**What needs to be done**
Retype everything from the first line of the records down through the line containing "Karena sejarah dan", with both of those lines included.

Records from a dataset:
* * *

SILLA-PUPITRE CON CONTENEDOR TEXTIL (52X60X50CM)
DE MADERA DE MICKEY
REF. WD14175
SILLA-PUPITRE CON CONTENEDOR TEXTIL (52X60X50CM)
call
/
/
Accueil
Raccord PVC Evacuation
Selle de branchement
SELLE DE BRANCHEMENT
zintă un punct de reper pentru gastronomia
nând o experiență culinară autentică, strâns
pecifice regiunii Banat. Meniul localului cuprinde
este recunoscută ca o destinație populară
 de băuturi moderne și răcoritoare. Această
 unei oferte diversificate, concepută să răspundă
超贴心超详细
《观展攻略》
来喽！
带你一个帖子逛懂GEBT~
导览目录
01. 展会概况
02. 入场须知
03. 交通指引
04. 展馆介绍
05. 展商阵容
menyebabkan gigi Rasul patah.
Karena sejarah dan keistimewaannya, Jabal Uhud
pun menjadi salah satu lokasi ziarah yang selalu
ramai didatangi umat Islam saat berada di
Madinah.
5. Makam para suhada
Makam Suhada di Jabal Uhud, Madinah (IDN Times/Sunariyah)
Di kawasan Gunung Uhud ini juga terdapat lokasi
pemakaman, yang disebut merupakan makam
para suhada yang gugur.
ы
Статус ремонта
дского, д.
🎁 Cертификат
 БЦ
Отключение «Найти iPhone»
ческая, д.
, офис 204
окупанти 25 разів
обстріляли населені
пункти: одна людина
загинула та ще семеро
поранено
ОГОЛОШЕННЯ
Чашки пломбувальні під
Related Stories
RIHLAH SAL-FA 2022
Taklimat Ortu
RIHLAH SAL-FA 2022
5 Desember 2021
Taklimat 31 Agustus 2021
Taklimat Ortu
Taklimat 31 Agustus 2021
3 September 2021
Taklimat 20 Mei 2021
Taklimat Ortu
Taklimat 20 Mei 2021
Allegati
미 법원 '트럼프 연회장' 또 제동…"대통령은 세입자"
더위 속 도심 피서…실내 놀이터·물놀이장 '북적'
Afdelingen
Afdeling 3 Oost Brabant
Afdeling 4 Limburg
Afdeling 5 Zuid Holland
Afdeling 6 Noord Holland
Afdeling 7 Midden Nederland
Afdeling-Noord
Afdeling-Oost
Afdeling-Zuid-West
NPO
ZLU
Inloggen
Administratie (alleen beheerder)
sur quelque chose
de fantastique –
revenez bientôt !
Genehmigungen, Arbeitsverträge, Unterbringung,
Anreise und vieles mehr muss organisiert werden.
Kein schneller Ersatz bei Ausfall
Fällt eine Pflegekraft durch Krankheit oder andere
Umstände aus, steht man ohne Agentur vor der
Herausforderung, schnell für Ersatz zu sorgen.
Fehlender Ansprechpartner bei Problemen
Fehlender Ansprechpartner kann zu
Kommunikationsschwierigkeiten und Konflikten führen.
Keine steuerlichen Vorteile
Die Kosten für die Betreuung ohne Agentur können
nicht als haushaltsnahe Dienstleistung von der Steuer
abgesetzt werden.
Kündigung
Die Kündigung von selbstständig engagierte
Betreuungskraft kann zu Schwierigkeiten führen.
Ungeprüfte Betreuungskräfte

* * *

**Answer below**
SILLA-PUPITRE CON CONTENEDOR TEXTIL (52X60X50CM)
DE MADERA DE MICKEY
REF. WD14175
SILLA-PUPITRE CON CONTENEDOR TEXTIL (52X60X50CM)
call
/
/
Accueil
Raccord PVC Evacuation
Selle de branchement
SELLE DE BRANCHEMENT
zintă un punct de reper pentru gastronomia
nând o experiență culinară autentică, strâns
pecifice regiunii Banat. Meniul localului cuprinde
este recunoscută ca o destinație populară
 de băuturi moderne și răcoritoare. Această
 unei oferte diversificate, concepută să răspundă
超贴心超详细
《观展攻略》
来喽！
带你一个帖子逛懂GEBT~
导览目录
01. 展会概况
02. 入场须知
03. 交通指引
04. 展馆介绍
05. 展商阵容
menyebabkan gigi Rasul patah.
Karena sejarah dan keistimewaannya, Jabal Uhud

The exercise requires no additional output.